**DESCRIPTION OF THE TASK**: Please state what dish the soldiers at the kiosk recommended in the blog excerpt about the visit to the base camp in Panama.

**TEXT UNDER STUDY**:
++++
Sure enough he brought me to this site. I learned that this is where they were filling trucks with dirt that was needed to level some of the construction areas.
While I had followed the local, I knew I wasn’t close to the base camp. I wanted to stop by and tell Col. Jones thanks allowing my visit. I talked with a couple of the solders at this site and they radioed the Colonel and then gave me directions.
Unfortunately I missed the Colonel, but I will take the time to say “Thanks Col. Jones” here in the blog. As I mentioned, I left later than I had intended and when I was at the base camp I was ready to eat. I was told that there was a small restaurant that many of the soldiers ate at so I figured if it was good enough for them, it was good enough for me.
This is the little Kiosko with the name that translates to “Divine Child’ in English. Sure enough there were several soldiers there when I arrived. I asked what they recommended and the recommendation was fried chicken. Being an Oklahoma farm boy, that sounded like it would hit the spot.
The chicken was great and was only missing a little cream gravy on the French fries to make it perfect.
I got to talk to several of the soldiers who were enjoying the Panama weather. Many were from Massachusetts, New Hampshire, Illinois and the northern states. I also met several from Alabama. I expressed my thanks for what they were doing and my regrets for the recent traffic accident.
This is a photo of the daughter of the Kiosk owner. She was a favorite with the troops and why not. Who couldn’t be captured and conquered by those eyes.
With my belly filled and daylight burning, I decided it was time to see what I could see at the sites. This next photo is on the way and you can see that the day was a little overcast.
Around the bend and it cleared up a little.
This is an example of many of the houses of the locals in this area. It is typical for them to be built above ground.
Here are a couple more similar photos.
After passing the dirt excavation area again, I eventually came upon the development site.
I took this photo just after I had parked in front of a long line of trucks.
++++
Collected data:
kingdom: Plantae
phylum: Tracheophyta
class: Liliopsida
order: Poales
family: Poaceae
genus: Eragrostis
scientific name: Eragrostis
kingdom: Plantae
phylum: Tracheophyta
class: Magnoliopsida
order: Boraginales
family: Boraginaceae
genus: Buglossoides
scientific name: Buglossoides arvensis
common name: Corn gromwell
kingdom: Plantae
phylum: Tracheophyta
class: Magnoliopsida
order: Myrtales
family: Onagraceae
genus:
++++
**WRITTEN ANSWER**: Fried chicken.